Exercise goal →
Repeat the data exactly as it stands.

====== The records

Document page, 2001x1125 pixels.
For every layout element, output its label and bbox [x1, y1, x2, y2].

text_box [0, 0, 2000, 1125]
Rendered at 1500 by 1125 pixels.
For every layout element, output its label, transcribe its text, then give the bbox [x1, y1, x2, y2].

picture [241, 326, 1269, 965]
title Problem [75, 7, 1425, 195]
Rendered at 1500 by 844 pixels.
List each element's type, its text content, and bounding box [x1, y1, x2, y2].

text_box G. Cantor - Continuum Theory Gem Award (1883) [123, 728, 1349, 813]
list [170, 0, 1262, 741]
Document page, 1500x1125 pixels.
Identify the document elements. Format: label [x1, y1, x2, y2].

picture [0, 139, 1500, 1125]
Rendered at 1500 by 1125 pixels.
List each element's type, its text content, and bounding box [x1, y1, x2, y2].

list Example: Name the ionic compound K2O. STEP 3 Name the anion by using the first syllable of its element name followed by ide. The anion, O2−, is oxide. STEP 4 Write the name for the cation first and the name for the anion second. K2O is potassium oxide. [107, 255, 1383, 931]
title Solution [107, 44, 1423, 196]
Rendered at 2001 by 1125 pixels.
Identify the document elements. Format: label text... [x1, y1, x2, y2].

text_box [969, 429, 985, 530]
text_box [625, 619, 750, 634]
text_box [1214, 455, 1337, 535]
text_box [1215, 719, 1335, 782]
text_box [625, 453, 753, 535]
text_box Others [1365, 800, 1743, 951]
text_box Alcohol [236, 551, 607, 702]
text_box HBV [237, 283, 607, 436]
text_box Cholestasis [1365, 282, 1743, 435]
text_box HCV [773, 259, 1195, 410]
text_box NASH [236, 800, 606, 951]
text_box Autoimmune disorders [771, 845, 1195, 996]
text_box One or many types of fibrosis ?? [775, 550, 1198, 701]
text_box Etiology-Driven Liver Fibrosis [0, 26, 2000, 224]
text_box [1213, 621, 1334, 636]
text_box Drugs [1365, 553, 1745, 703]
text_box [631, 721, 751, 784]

============

Answer box →
Document page, 2001x1125 pixels.
For every layout element, output its label and bbox [x1, y1, x2, y2].

text_box [0, 0, 2000, 1125]
Rendered at 1500 by 1125 pixels.
For every layout element, output its label, transcribe its text, then give the bbox [x1, y1, x2, y2].

picture [241, 326, 1269, 965]
title Problem [75, 7, 1425, 195]
Rendered at 1500 by 844 pixels.
List each element's type, its text content, and bounding box [x1, y1, x2, y2].

text_box G. Cantor - Continuum Theory Gem Award (1883) [123, 728, 1349, 813]
list [170, 0, 1262, 741]
Document page, 1500x1125 pixels.
Identify the document elements. Format: label [x1, y1, x2, y2].

picture [0, 139, 1500, 1125]
Rendered at 1500 by 1125 pixels.
List each element's type, its text content, and bounding box [x1, y1, x2, y2].

list Example: Name the ionic compound K2O. STEP 3 Name the anion by using the first syllable of its element name followed by ide. The anion, O2−, is oxide. STEP 4 Write the name for the cation first and the name for the anion second. K2O is potassium oxide. [107, 255, 1383, 931]
title Solution [107, 44, 1423, 196]
Rendered at 2001 by 1125 pixels.
Identify the document elements. Format: label text... [x1, y1, x2, y2].

text_box [969, 429, 985, 530]
text_box [625, 619, 750, 634]
text_box [1214, 455, 1337, 535]
text_box [1215, 719, 1335, 782]
text_box [625, 453, 753, 535]
text_box Others [1365, 800, 1743, 951]
text_box Alcohol [236, 551, 607, 702]
text_box HBV [237, 283, 607, 436]
text_box Cholestasis [1365, 282, 1743, 435]
text_box HCV [773, 259, 1195, 410]
text_box NASH [236, 800, 606, 951]
text_box Autoimmune disorders [771, 845, 1195, 996]
text_box One or many types of fibrosis ?? [775, 550, 1198, 701]
text_box Etiology-Driven Liver Fibrosis [0, 26, 2000, 224]
text_box [1213, 621, 1334, 636]
text_box Drugs [1365, 553, 1745, 703]
text_box [631, 721, 751, 784]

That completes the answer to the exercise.